The prosecution didn’t spend much time cross-examining Tamara. It simply wanted to move on with the trial at that point.
However, attorneys spent much of the day before that arguing about the crash reconstruction, as it could offer clues to who drove. Prosecutors called two crash reconstruction experts on Tuesday — one who was convinced Fredrickson crashed the car — while Nelson kept passing notes to his own expert witness, crash reconstructionist Daniel Lofgren. Lofgren finally testified on Wednesday. Lofgren’s account, as the jury already knew, was going to be much different.
What happened to the car?
By all means, Lofgren is qualified in his profession, as he has completed thousands of crash reconstructions under state patrol training and as a private consultant. Minnesota State Patrol trooper Mark Inglett and former Minnesota State Patrol Crash Reconstruction Coordinator Paul Skoglund — who testified for prosecutors on Tuesday — agree with that.
Lofgren agreed with previous information mentioned several times throughout the trial, such as the car was traveling 129 mph five seconds before leaving the curved road with a 40 mph speed limit. From there, though, opinions differed. Lofgren thought the car would have rotated counterclockwise — not clockwise, as the prosecutors’ experts testified — after leaving the ditch, snapping a utility pole and then smashing into and splintering a tree.
“That will tend to induce a counterclockwise rotation,” he explained.
Lofgren indicated the car was sent into a barrel-roll motion, but he couldn’t say which direction. After several minutes of his explanation, Clinefelter pulled Lofgren in front of the jury, and with model cars and pencils the two argued their points. Clinefelter tried to illustrate Lofgren’s point, but kept reaching contradictory conclusions, with the car being upside down or doing a full roll, which didn’t seem possible. He wanted a sufficient explanation.
“Well, you’re the expert,” Clinefelter said. “You’re the one saying it’s rolling, not me.”
The two also talked about the back end of the car striking and moving a fence. In a clockwise rotation, the rear end of the car would have been traveling toward the fence, Clinefelter said. In a counterclockwise motion, it would have been traveling the other way, he said. Lofgren couldn’t explain that, or how the car would have corrected its orientation after apparently going into a rolling motion.
“Don’t you think that’s a problem for your conclusion that you can’t tell us what that is?” Clinefelter said.
One more thing …
Prosecutors moved to their final arguments and acknowledged the lead detective’s work in the case was insufficient. However, it didn’t ruin their case, they said, and they mentioned plenty of others did good work. Clinefelter alluded to Unverzagt’s and Moe’s familiarity with the stretch of road, as they traveled it often and lived in the area, and Fredrickon’s possible inexperience with that section south of Austin, and the fact the car was his.
He tried to explain Tamara Fredrickson’s contradicting testimony about the day Solomonson served the summons, as well.

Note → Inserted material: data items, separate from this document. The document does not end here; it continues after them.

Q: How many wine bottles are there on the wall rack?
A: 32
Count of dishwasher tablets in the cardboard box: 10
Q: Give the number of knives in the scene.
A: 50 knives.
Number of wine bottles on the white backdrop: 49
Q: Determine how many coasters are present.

“One of the ways to determine credibility is, ‘Who has something to gain?’” Clinefelter said. “What does Mrs. Fredrickson have to gain if you disregard this evidence?”
But for roughly an hour, in his closing argument, Nelson adamantly told the jury that nearly all of the evidence was inconclusive. He repeatedly referred to investigation mistakes, and items not tested.

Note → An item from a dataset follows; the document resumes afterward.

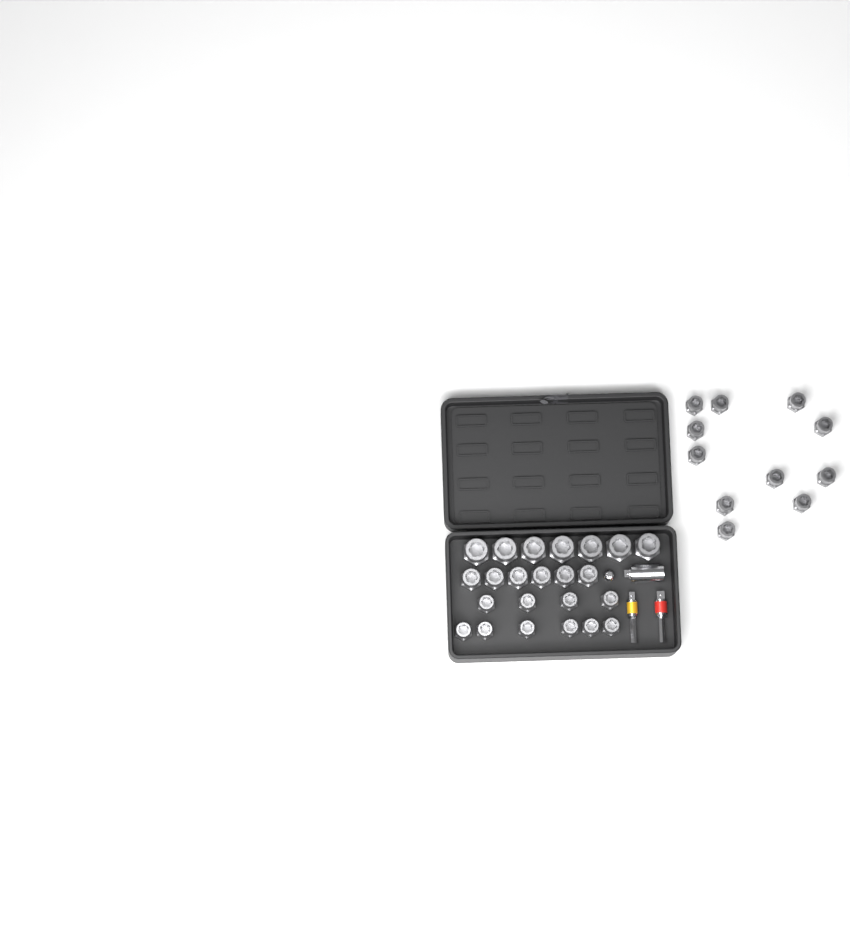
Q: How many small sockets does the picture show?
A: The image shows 21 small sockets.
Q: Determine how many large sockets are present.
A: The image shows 7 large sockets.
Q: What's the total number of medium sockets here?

“This was not a meticulous investigation,” he repeatedly said.
In the end, Clinefelter pointed out what he called irony — that Lofgren based his crash reconstruction off of the other experts’ contradictory reconstruction, instead of doing his own from scratch.
If these two troopers’ reconstruction didn’t make sense, Clinefelter said, why was he using it as a starting point for his?